- Born: 1959 (age 66–67) Salina, Kansas
- Occupations: Transrights Activist and Software Engineer
- Known for: Founder of Kansas City Gender Society and Transgender Nation.
- Notable work: Coordinated Camp Trans and early participant and organizer of the New Women's Conference

= Anne Ogborn =

American transgender rights activist

Anne Ogborn (born 1959) is a transgender rights activist from Salina, Kansas. According to Patrick Califia she "should be credited as a forerunner of transgender direct action groups." She is a software engineer known for her contributions to SWI-Prolog.

== Transgender activism ==
Ogborn was an early practitioner of direct action in support of transgender rights. For instance, in 1991, transsexual woman Nancy Burkholder was expelled from the Michigan Womyn's Music Festival, a preeminent lesbian event. Ogborn coordinated a direct action, Camp Trans, to protest the transphobia of the festival leaders.

The first transsexual organization that Ogborn founded was KCGS, the Kansas City Gender Society. Ogborn started Transgender Nation, the transgender focus group of Queer Nation in San Francisco which included a new transgender caucus to fight transphobia in local debates.

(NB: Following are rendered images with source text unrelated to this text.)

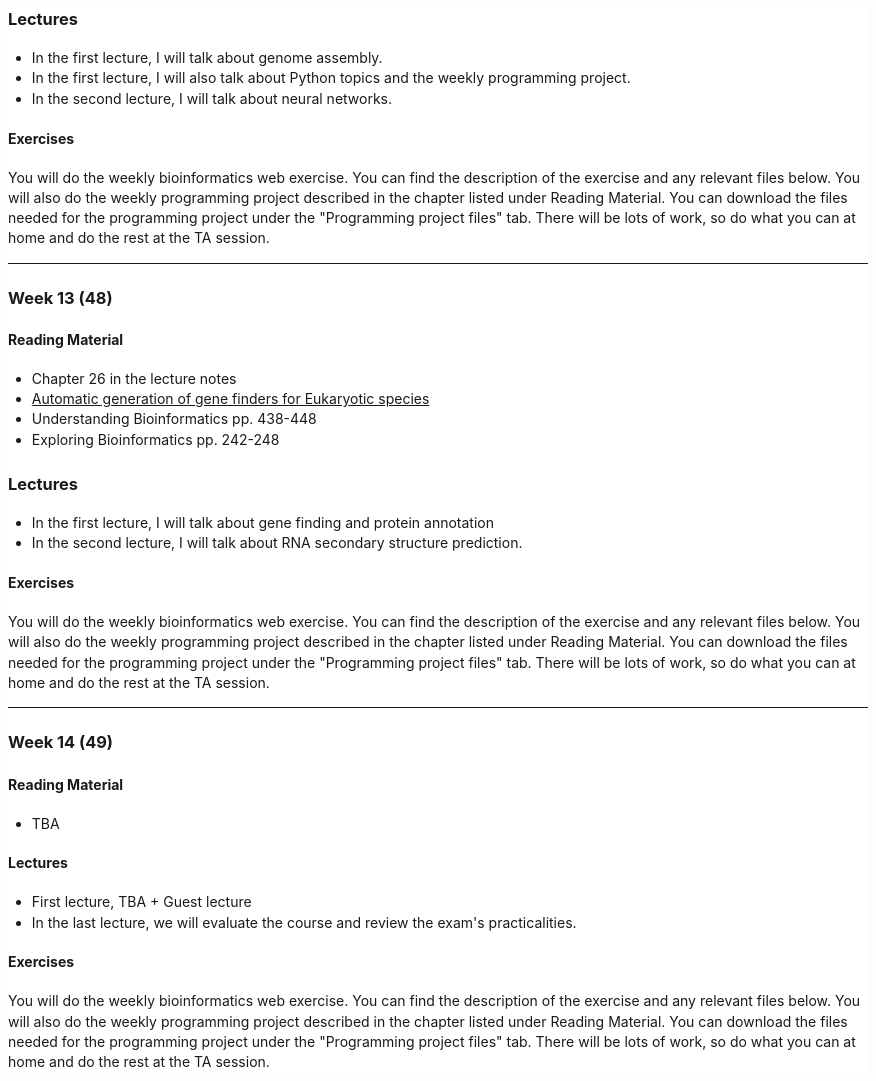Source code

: ### Lectures

- In the first lecture, I will talk about genome assembly.
- In the first lecture, I will also talk about Python topics and the weekly programming project.
- In the second lecture, I will talk about neural networks.

#### Exercises
You will do the weekly bioinformatics web exercise. You can find the description of the exercise and any relevant files below. You will also do the weekly programming project described in the chapter listed under Reading Material. You can download the files needed for the programming project under the "Programming project files" tab. There will be lots of work, so do what you can at home and do the rest at the TA session.

---

### Week 13 (48)

#### Reading Material

- Chapter 26 in the lecture notes
- [Automatic generation of gene finders for Eukaryotic species](https://bmcbioinformatics.biomedcentral.com/articles/10.1186/1471-2105-7-263)
- Understanding Bioinformatics pp. 438-448
- Exploring Bioinformatics pp. 242-248

### Lectures
- In the first lecture, I will talk about gene finding and protein annotation
- In the second lecture, I will talk about RNA secondary structure prediction.

#### Exercises
You will do the weekly bioinformatics web exercise. You can find the description of the exercise and any relevant files below. You will also do the weekly programming project described in the chapter listed under Reading Material. You can download the files needed for the programming project under the "Programming project files" tab. There will be lots of work, so do what you can at home and do the rest at the TA session.

---

### Week 14 (49)

#### Reading Material

- TBA

#### Lectures

- First lecture, TBA + Guest lecture
- In the last lecture, we will evaluate the course and review the exam's practicalities.

#### Exercises
You will do the weekly bioinformatics web exercise. You can find the description of the exercise and any relevant files below. You will also do the weekly programming project described in the chapter listed under Reading Material. You can download the files needed for the programming project under the "Programming project files" tab. There will be lots of work, so do what you can at home and do the rest at the TA session.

In 1993, Ogborn and Transgender Nation members protested the American Psychiatric Association's listing of transsexualism as a psychiatric disorder, and medical colonization of transsexual people's lives.

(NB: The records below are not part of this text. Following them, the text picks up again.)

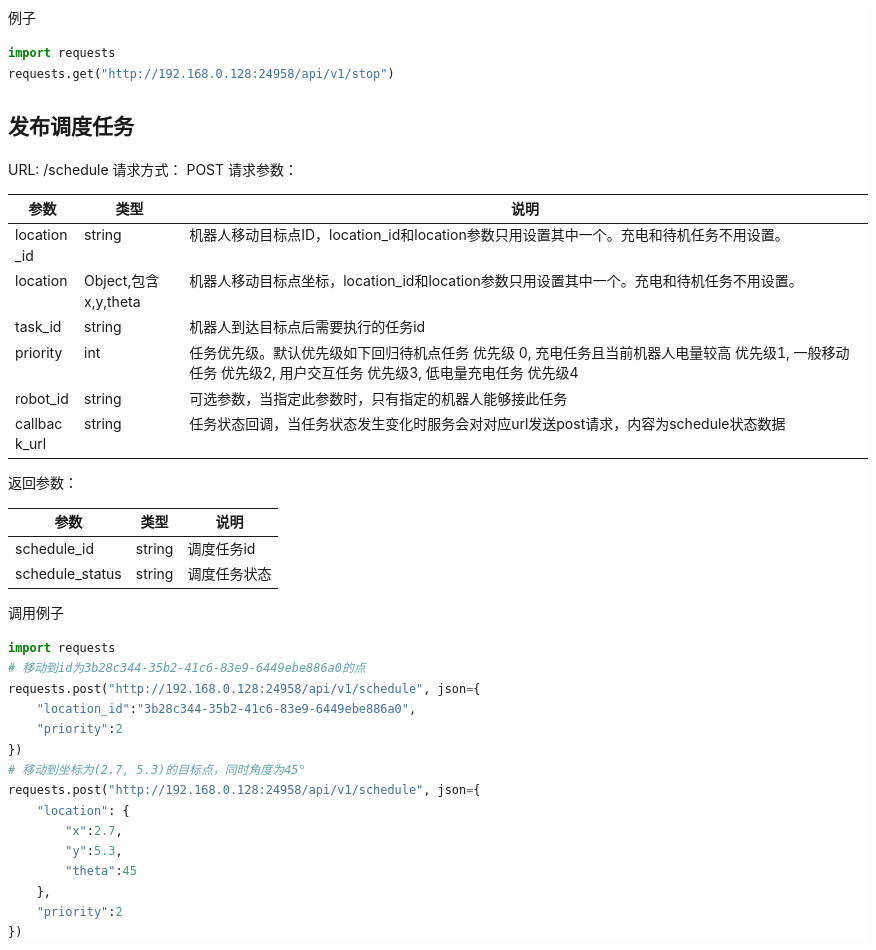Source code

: 例子

```python
import requests
requests.get("http://192.168.0.128:24958/api/v1/stop")
```

## 发布调度任务

URL: /schedule
请求方式： POST
请求参数：

|参数|类型|说明|
|--|--|--|
|location_id|string|机器人移动目标点ID，location_id和location参数只用设置其中一个。充电和待机任务不用设置。|
|location|Object,包含 x,y,theta|机器人移动目标点坐标，location_id和location参数只用设置其中一个。充电和待机任务不用设置。|
|task_id|string|机器人到达目标点后需要执行的任务id|
|priority|int|任务优先级。默认优先级如下回归待机点任务 优先级 0, 充电任务且当前机器人电量较高 优先级1, 一般移动任务 优先级2, 用户交互任务 优先级3, 低电量充电任务 优先级4|
|robot_id|string|可选参数，当指定此参数时，只有指定的机器人能够接此任务|
|callback_url|string|任务状态回调，当任务状态发生变化时服务会对对应url发送post请求，内容为schedule状态数据|

返回参数：

|参数|类型|说明|
|--|--|--|
|schedule_id|string|调度任务id|
|schedule_status|string|调度任务状态|

调用例子

```python
import requests
# 移动到id为3b28c344-35b2-41c6-83e9-6449ebe886a0的点
requests.post("http://192.168.0.128:24958/api/v1/schedule", json={
    "location_id":"3b28c344-35b2-41c6-83e9-6449ebe886a0",
    "priority":2
})
# 移动到坐标为(2.7, 5.3)的目标点，同时角度为45°
requests.post("http://192.168.0.128:24958/api/v1/schedule", json={
    "location": {
        "x":2.7,
        "y":5.3,
        "theta":45
    },
    "priority":2
})
```
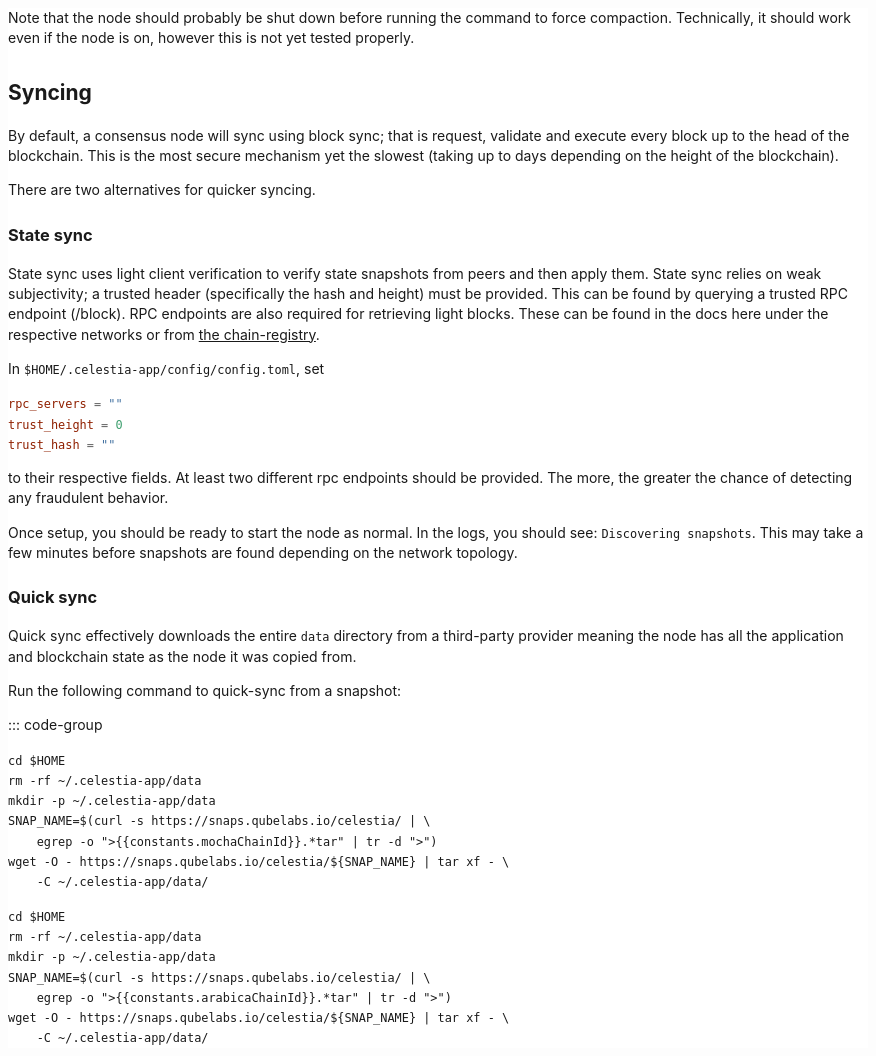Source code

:Note that the node should probably be shut down before running the command to force compaction. Technically, it should work even if the node is on, however this is not yet tested properly.

## Syncing

By default, a consensus node will sync using block sync; that is request, validate
and execute every block up to the head of the blockchain. This is the most secure
mechanism yet the slowest (taking up to days depending on the height of the blockchain).

There are two alternatives for quicker syncing.

### State sync

State sync uses light client verification to verify state snapshots from peers
and then apply them. State sync relies on weak subjectivity; a trusted header
(specifically the hash and height) must be provided. This can be found by querying
a trusted RPC endpoint (/block). RPC endpoints are also required for retrieving
light blocks. These can be found in the docs here under the respective networks or
from [the chain-registry](https://github.com/cosmos/chain-registry).

In `$HOME/.celestia-app/config/config.toml`, set

```toml
rpc_servers = ""
trust_height = 0
trust_hash = ""
```

to their respective fields. At least two different rpc endpoints should be provided.
The more, the greater the chance of detecting any fraudulent behavior.

Once setup, you should be ready to start the node as normal. In the logs, you should
see: `Discovering snapshots`. This may take a few minutes before snapshots are found
depending on the network topology.

### Quick sync

Quick sync effectively downloads the entire `data` directory from a third-party provider
meaning the node has all the application and blockchain state as the node it was
copied from.

Run the following command to quick-sync from a snapshot:

::: code-group

```bash-vue [Mocha]
cd $HOME
rm -rf ~/.celestia-app/data
mkdir -p ~/.celestia-app/data
SNAP_NAME=$(curl -s https://snaps.qubelabs.io/celestia/ | \
    egrep -o ">{{constants.mochaChainId}}.*tar" | tr -d ">")
wget -O - https://snaps.qubelabs.io/celestia/${SNAP_NAME} | tar xf - \
    -C ~/.celestia-app/data/
```

```bash-vue [Arabica]
cd $HOME
rm -rf ~/.celestia-app/data
mkdir -p ~/.celestia-app/data
SNAP_NAME=$(curl -s https://snaps.qubelabs.io/celestia/ | \
    egrep -o ">{{constants.arabicaChainId}}.*tar" | tr -d ">")
wget -O - https://snaps.qubelabs.io/celestia/${SNAP_NAME} | tar xf - \
    -C ~/.celestia-app/data/
```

Ogborn was an early participant and organizer of the New Women's Conference, a retreat for post-operative transsexual women. She edited its newsletter, "Rights of Passage", which would later become the Transsexual News Telegraph. Her involvement with the New Women's Conference informed much of her later work.

Ogborn joined the Hijra community in 1994, claiming to be the first westerner to join the religious out-group.

She continues her activism for transgender and human rights.